_REQUIRED WORK_: Please return every line of the records below that contains the word "ring".

━━━ RECORD EXCERPTS ━━━

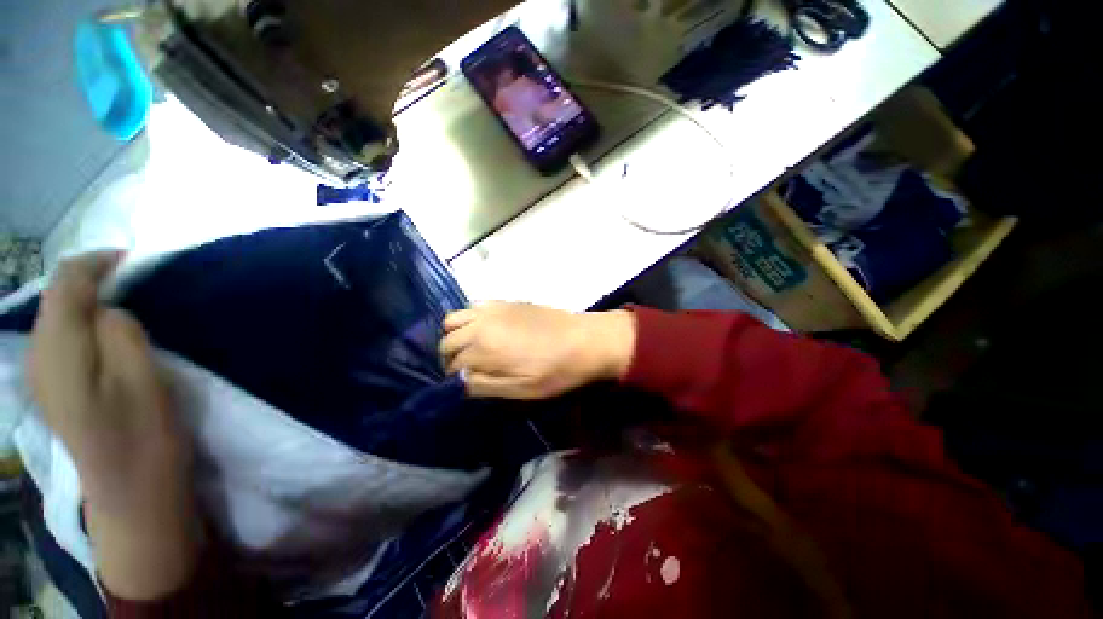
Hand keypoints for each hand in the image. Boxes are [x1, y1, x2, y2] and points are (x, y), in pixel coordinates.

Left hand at [28, 252, 200, 600]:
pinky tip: (105, 332)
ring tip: (125, 300)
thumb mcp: (142, 378)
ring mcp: (41, 373)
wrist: (130, 492)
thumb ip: (120, 332)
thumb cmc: (144, 435)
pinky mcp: (51, 386)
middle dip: (93, 278)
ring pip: (57, 314)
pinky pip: (60, 335)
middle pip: (57, 296)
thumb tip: (109, 309)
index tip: (134, 259)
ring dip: (88, 299)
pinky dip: (83, 321)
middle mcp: (38, 355)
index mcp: (58, 350)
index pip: (65, 282)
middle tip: (135, 279)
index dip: (97, 262)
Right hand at [440, 302, 635, 399]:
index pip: (452, 365)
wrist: (583, 340)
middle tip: (466, 369)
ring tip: (471, 348)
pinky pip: (474, 307)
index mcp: (483, 349)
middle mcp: (481, 325)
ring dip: (455, 335)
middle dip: (450, 358)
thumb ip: (485, 386)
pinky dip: (469, 319)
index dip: (454, 378)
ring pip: (454, 320)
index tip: (463, 385)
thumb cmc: (555, 370)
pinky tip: (484, 330)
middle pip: (448, 341)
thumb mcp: (521, 390)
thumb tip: (461, 381)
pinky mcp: (505, 302)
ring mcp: (492, 309)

━━━

_SOLVED PROBLEM_:
ring tip: (125, 300)
ring mcp: (41, 373)
ring pip: (57, 314)
ring dip: (88, 299)
ring tip: (471, 348)
ring dip: (455, 335)
ring pip: (454, 320)
ring mcp: (492, 309)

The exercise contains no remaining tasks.